Saturday, March 20, 2010

The Collectress. (2008) Kristina Buozyte


The medium is the message in Kristina Buozyte's 2008 film about a Lithuanian film lover -- that is, films she narcissistically watches of herself.

Gaile, a speech therapist to children with disabilities, watches helplessly as her father overcomes the surrender to cancer by instead deciding to end it all now. He tells her this while running a reel of family films of Gaile and her sister while they were still playful kids. Caught up in grief, with a video to develop for her job, Gaile enlists the help of an alcoholic editor to piece together videos to share at a therapeutic conference. It's at this point that things get weird.

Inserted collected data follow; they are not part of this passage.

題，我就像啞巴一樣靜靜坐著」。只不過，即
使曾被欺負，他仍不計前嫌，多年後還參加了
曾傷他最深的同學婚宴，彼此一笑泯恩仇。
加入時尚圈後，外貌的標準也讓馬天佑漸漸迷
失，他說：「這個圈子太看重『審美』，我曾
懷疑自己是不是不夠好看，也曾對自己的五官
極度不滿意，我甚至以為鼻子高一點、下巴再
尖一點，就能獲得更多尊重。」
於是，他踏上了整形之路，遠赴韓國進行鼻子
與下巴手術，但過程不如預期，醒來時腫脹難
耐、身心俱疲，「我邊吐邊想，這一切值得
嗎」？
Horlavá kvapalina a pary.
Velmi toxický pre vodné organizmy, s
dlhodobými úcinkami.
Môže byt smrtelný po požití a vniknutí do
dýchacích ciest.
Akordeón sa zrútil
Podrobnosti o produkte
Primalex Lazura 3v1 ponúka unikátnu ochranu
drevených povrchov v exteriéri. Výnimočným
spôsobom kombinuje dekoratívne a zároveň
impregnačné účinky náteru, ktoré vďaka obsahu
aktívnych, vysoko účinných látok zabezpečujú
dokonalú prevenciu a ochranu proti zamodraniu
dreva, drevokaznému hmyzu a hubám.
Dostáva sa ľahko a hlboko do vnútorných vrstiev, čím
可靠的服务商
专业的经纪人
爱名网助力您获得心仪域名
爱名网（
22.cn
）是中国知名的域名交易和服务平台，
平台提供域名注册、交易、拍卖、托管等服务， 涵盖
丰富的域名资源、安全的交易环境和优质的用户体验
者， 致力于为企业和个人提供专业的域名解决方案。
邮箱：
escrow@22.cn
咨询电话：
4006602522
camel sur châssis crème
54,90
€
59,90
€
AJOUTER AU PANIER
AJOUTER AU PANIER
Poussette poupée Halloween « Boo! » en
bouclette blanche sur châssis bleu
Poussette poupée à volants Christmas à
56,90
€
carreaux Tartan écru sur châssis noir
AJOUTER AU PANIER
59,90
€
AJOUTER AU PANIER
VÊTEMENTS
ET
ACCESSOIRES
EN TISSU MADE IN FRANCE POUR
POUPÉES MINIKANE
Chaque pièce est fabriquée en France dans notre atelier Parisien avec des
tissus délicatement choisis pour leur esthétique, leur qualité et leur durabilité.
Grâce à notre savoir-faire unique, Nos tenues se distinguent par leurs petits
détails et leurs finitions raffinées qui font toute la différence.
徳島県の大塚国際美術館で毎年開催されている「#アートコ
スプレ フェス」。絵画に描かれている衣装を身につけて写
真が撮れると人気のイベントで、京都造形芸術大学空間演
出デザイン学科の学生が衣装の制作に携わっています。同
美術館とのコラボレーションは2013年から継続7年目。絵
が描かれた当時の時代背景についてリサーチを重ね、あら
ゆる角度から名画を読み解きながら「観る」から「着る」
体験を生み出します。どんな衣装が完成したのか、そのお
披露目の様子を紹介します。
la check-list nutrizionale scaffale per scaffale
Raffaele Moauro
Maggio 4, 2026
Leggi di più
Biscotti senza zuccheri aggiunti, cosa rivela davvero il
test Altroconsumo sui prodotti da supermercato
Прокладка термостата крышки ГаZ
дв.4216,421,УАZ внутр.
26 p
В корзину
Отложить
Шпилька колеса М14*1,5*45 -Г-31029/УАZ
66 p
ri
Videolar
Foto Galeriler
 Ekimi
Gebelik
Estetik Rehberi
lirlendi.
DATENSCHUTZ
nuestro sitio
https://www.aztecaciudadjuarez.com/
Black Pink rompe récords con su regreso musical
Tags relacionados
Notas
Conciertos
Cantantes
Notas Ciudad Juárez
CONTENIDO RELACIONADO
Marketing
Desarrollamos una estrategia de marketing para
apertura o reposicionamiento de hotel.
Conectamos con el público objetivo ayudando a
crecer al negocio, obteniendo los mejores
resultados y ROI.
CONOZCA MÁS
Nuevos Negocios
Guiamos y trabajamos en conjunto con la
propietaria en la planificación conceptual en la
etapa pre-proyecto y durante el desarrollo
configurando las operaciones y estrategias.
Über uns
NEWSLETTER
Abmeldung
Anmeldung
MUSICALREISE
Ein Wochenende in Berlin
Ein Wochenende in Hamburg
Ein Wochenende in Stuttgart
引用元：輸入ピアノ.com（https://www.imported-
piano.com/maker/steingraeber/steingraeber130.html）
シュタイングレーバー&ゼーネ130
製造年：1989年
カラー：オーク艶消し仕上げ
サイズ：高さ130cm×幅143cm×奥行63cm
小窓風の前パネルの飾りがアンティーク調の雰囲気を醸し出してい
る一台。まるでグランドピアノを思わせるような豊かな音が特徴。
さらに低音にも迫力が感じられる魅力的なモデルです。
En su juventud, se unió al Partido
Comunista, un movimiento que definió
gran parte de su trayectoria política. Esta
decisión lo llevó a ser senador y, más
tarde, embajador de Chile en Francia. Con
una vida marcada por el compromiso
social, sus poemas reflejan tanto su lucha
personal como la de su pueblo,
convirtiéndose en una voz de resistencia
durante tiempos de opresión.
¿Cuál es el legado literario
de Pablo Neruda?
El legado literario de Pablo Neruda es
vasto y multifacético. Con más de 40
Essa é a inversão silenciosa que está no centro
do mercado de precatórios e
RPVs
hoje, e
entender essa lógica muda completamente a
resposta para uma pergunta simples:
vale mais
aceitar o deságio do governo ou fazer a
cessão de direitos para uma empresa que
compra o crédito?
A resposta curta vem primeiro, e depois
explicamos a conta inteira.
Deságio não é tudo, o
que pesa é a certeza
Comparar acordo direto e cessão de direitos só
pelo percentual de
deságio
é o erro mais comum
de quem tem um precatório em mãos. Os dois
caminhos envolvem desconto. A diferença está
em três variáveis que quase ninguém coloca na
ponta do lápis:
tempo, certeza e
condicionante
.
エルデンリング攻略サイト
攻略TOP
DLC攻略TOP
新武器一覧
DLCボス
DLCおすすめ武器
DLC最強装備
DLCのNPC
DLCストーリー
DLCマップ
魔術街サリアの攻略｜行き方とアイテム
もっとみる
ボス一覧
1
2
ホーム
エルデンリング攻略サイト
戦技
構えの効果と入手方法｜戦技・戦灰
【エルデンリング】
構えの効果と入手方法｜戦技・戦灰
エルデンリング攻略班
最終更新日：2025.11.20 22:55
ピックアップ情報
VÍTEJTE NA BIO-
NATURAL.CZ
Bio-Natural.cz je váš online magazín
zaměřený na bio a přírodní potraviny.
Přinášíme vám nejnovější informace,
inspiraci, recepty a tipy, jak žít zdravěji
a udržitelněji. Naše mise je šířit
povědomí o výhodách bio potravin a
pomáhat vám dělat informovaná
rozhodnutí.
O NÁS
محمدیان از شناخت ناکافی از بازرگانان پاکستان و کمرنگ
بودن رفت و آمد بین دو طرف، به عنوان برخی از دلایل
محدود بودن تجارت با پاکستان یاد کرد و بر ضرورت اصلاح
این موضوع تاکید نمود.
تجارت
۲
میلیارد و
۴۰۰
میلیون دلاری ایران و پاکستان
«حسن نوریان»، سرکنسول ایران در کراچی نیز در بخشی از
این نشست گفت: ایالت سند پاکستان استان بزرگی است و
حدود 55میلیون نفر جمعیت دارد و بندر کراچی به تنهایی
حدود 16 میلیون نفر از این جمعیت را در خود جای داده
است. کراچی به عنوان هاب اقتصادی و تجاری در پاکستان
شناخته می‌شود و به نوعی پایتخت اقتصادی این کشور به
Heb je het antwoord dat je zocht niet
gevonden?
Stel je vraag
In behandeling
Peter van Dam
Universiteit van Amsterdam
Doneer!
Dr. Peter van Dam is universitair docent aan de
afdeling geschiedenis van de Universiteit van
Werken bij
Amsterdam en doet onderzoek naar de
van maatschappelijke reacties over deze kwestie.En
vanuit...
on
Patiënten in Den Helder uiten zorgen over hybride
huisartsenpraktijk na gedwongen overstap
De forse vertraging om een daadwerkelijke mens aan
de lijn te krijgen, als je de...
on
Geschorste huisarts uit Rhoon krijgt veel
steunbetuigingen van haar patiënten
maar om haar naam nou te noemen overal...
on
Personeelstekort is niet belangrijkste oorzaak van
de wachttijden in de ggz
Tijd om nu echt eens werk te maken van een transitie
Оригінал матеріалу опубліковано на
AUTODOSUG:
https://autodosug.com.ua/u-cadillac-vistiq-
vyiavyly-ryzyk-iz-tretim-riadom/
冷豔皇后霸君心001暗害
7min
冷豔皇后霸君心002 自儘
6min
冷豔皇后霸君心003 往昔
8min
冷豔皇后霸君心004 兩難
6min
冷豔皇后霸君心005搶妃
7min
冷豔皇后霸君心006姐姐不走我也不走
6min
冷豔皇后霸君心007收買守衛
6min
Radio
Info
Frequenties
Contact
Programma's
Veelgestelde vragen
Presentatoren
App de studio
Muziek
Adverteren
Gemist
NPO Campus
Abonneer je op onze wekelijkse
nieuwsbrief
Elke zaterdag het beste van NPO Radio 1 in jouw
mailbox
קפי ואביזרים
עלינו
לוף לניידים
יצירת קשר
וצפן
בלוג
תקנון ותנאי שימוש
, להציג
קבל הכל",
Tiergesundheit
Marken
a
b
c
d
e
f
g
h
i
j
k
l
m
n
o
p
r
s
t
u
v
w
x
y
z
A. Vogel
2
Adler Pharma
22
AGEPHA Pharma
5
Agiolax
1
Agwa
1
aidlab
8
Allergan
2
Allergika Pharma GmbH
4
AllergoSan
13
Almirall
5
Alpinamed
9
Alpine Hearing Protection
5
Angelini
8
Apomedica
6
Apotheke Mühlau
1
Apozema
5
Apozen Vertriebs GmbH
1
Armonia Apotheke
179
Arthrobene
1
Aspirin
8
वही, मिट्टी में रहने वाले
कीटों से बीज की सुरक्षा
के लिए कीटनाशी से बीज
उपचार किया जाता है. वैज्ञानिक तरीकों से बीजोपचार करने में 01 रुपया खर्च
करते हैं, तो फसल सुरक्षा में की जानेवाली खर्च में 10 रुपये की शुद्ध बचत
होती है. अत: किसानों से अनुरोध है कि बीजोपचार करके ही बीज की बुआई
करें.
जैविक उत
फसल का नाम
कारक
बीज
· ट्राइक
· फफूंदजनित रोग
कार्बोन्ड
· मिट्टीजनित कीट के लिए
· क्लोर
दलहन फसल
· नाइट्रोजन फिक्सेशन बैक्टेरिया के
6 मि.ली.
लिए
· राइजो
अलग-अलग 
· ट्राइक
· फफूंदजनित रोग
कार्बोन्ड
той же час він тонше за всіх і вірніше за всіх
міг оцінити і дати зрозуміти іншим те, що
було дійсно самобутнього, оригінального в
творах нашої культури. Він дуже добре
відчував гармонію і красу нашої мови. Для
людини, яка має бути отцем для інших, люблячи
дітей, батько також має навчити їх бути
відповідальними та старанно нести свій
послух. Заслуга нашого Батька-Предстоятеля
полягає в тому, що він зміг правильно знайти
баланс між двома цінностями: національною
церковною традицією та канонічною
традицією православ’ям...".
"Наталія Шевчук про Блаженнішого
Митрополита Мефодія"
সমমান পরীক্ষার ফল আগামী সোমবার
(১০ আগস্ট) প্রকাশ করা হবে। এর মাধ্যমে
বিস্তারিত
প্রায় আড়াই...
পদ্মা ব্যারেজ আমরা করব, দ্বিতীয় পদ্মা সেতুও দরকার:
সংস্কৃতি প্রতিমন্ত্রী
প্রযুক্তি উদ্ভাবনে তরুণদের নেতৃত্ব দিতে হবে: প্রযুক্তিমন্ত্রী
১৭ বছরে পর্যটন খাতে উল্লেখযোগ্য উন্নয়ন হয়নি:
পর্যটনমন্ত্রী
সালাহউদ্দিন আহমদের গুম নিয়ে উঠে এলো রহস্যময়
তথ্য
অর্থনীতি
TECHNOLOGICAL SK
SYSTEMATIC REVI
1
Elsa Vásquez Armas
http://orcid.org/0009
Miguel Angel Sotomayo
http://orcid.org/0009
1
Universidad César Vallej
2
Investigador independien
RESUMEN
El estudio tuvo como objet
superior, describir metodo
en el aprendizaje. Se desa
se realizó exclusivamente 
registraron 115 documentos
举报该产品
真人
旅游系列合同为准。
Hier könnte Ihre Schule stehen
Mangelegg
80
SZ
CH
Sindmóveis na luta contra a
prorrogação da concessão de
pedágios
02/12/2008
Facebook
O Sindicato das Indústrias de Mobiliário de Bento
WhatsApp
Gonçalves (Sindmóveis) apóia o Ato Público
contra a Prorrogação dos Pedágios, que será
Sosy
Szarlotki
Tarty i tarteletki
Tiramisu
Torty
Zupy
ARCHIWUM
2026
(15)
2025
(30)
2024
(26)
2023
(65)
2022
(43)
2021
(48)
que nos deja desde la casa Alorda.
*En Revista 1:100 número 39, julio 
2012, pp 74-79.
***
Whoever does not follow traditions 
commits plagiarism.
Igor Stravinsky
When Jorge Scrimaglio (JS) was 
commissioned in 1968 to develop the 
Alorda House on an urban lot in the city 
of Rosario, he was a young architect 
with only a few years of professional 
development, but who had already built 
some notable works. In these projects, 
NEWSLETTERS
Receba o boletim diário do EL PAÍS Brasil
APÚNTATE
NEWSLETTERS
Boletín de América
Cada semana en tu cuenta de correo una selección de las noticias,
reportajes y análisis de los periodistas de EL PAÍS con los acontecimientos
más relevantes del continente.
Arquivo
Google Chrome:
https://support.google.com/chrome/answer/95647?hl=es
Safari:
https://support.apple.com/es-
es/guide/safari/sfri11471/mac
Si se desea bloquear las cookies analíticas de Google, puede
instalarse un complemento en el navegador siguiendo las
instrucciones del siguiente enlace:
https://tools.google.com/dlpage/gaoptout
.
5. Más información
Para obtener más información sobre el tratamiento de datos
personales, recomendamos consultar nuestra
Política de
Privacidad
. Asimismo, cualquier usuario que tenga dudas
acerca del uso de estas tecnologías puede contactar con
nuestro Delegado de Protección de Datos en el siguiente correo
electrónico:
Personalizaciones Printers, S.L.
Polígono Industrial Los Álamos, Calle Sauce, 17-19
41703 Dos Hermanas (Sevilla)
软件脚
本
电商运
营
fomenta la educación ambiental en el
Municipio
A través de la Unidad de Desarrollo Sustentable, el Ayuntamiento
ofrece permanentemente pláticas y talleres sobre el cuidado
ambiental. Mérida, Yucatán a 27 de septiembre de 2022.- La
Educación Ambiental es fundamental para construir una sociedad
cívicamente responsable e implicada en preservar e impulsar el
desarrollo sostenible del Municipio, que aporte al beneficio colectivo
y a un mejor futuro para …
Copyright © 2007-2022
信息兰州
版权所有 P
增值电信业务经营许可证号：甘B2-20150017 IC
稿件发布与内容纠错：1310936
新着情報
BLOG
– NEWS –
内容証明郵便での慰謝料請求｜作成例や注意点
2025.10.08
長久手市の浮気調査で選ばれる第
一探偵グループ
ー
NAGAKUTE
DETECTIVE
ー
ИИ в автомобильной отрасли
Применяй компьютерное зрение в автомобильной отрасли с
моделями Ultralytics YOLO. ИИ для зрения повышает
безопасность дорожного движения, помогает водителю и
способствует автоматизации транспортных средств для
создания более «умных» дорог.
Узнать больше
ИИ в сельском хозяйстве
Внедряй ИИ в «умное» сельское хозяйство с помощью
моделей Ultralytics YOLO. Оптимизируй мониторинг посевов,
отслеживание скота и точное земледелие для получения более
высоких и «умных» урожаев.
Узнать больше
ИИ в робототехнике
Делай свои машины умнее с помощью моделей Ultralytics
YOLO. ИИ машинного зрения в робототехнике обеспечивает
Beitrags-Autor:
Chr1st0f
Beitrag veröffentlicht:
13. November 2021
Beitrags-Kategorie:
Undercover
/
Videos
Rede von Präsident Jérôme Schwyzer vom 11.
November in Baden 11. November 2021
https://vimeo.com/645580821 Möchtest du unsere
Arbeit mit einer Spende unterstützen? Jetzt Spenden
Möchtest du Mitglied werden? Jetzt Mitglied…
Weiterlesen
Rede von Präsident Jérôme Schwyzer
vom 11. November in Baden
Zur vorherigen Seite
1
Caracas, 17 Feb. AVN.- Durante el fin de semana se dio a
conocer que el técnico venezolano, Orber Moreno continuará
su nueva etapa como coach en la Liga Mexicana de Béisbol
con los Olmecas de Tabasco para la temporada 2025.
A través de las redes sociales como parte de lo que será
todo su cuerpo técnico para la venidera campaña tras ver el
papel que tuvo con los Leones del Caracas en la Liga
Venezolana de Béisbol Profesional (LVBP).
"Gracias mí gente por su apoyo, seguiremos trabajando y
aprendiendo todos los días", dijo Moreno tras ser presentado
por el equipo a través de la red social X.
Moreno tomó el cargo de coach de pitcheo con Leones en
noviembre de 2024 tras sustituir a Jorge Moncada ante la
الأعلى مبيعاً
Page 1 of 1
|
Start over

We don't know exactly why Gaile falls in love with the images of herself, all we really know is that she's quickly preoccupied with making more and more personal films. She's willing to use the money her father left her to pay off the editor's debts and isolate him in her employment. She wants to feel anything but numb at her place in life, and through editing and viewing herself in awkward situations -- uninvited at a wedding and fully kissing the groom, driving like crazy in her boss's sports car as he grips the passenger door and screams to slow down -- she can laugh, cry, and experience normal emotion again.

It's pretty easy to see where this is going.

Like what I recently wrote about A Call Girl, I was simply hoping for substance in any form. When the medium, contrived as it is, becomes the focus of the message, there's little else to hope for in the offering. And in order for the medium to be any message we really care about, there's got to a more powerful display of it than the one we find in The Collectress.

If you need a film on the same topic, I'd more quickly recommend Ondi Timoner's documentary from last year, We Live in Public. It's much more thorough, better explained, and the whole great mess is real.